The settlement, according to court documents, will provide $1.5 million to cover medical consultations for the roughly 7,000 people covered by the deal, i.e., the “class members,” and $1 million to cover certain monitoring, remediation and mitigation activities related to the toxic groundwater plume, including sampling and mitigation in certain class members’ homes.
Per Chief U.S. District Judge Larry A. Burns’ December 2020 order, found here, the settlement will cover anyone who resided in the following mobile home parks for at least one year between January 1, 1963 and April 13, 2020 (who are referred to in court documents as the medical consultation program subclass):
- Greenfield Mobile Estates, 400 Greenfield Drive, El Cajon, California;
- Starlight Mobile Home Park, 351 E. Bradley Avenue, El Cajon, California;
- Villa Cajon Mobile Home Estates, 255 E. Bradley Avenue, El Cajon, California.
The settlement also covers a separate group (referred to as the mobile home coach mitigation system subclass) of anyone who, as of April 13, 2020 owns a mobile home coach at one of the three aforementioned mobile home parks.

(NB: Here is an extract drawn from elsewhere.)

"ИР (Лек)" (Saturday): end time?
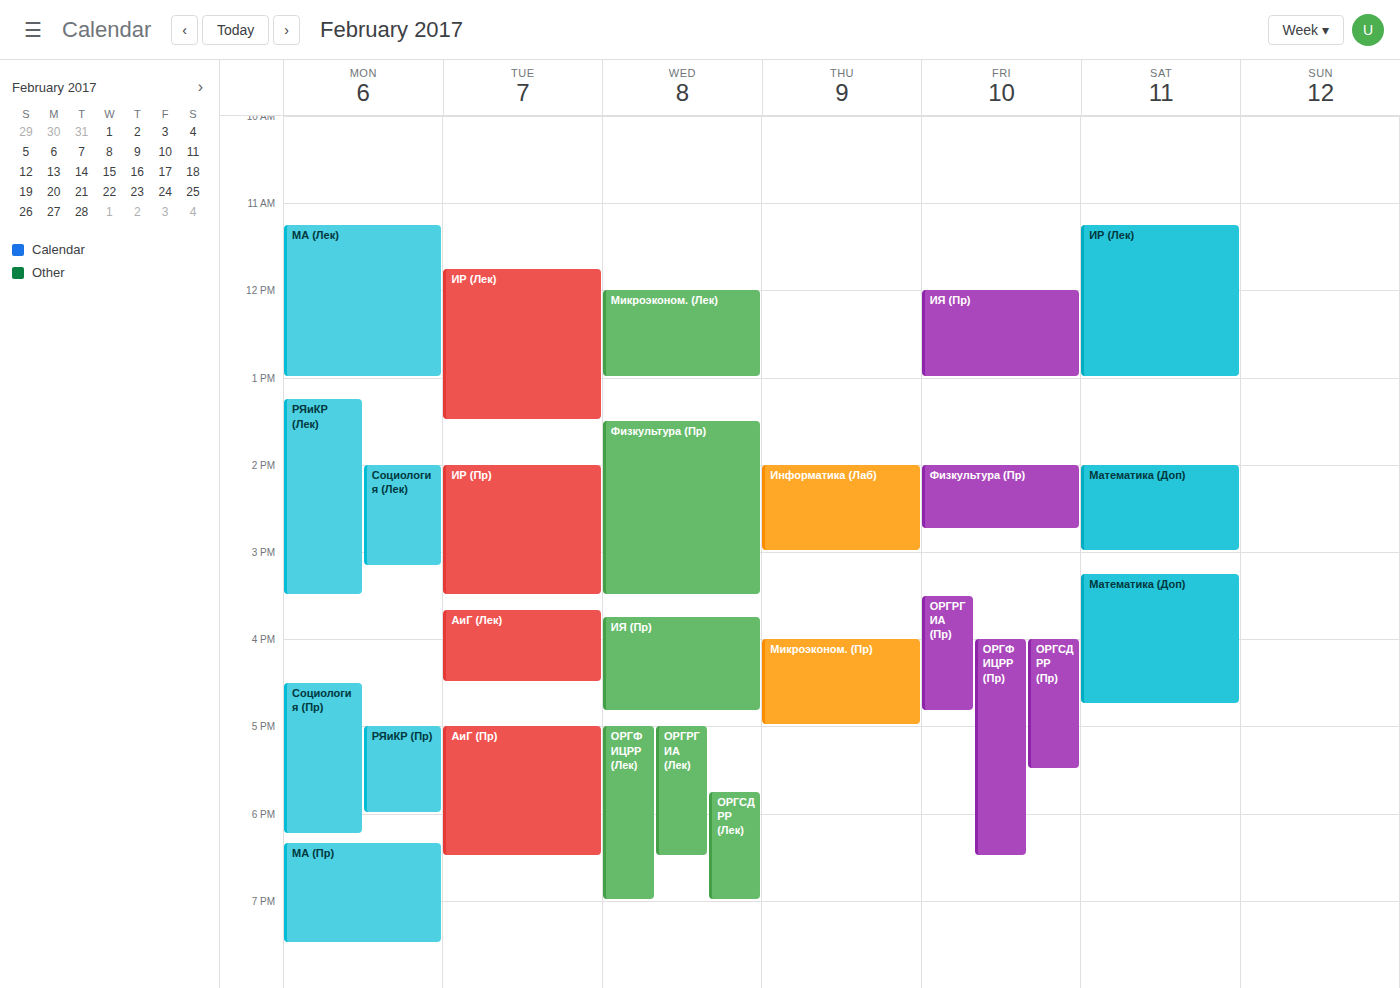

The members of the medical consultation program subclass are each entitled to one medical consultation with a doctor selected by the plaintiffs’ attorneys to receive, according to the advice of the class member’s selected physician, a history and physical exam; blood chemistry, blood count and microscopy urinalysis; kidney CT scan; and/or a liver ultrasound or MRI. Class members, according to court documents, must submit a claim for these services within two years of the settlement’s final approval on December 15, 2020.
A separate fund will be set aside for those who fall under the mobile home coach mitigation system subclass, who are entitled to receive two indoor air samples per year for two years. The results of the samples will be shared with an appropriate regulatory or government agency to assess whether additional sampling is needed or mitigation procedures are necessary, the order states. If mitigation measures are warranted, a mitigation system consisting of passive venting of the crawlspace beneath the individual’s mobile home will be installed.
According to the judge’s order, the benefit to class members amounts to roughly $300 per person, which the judge considers “a meaningful and reasonable benefit” considering the risks of proceeding to trial.
One of the plaintiffs’ attorneys, Jason Julius, told Law360 that the plaintiffs are “pleased” with the results of the settlement.
“The settlement is necessary to provide the residents both current and former with medical consultations so they can see if this contamination plume has in any way affected them,” Julius stated. “Additionally, we think it’s important that Ametek is moving forward with cleanup of the property so that no future residents will be affected. This resolution is important for that process.”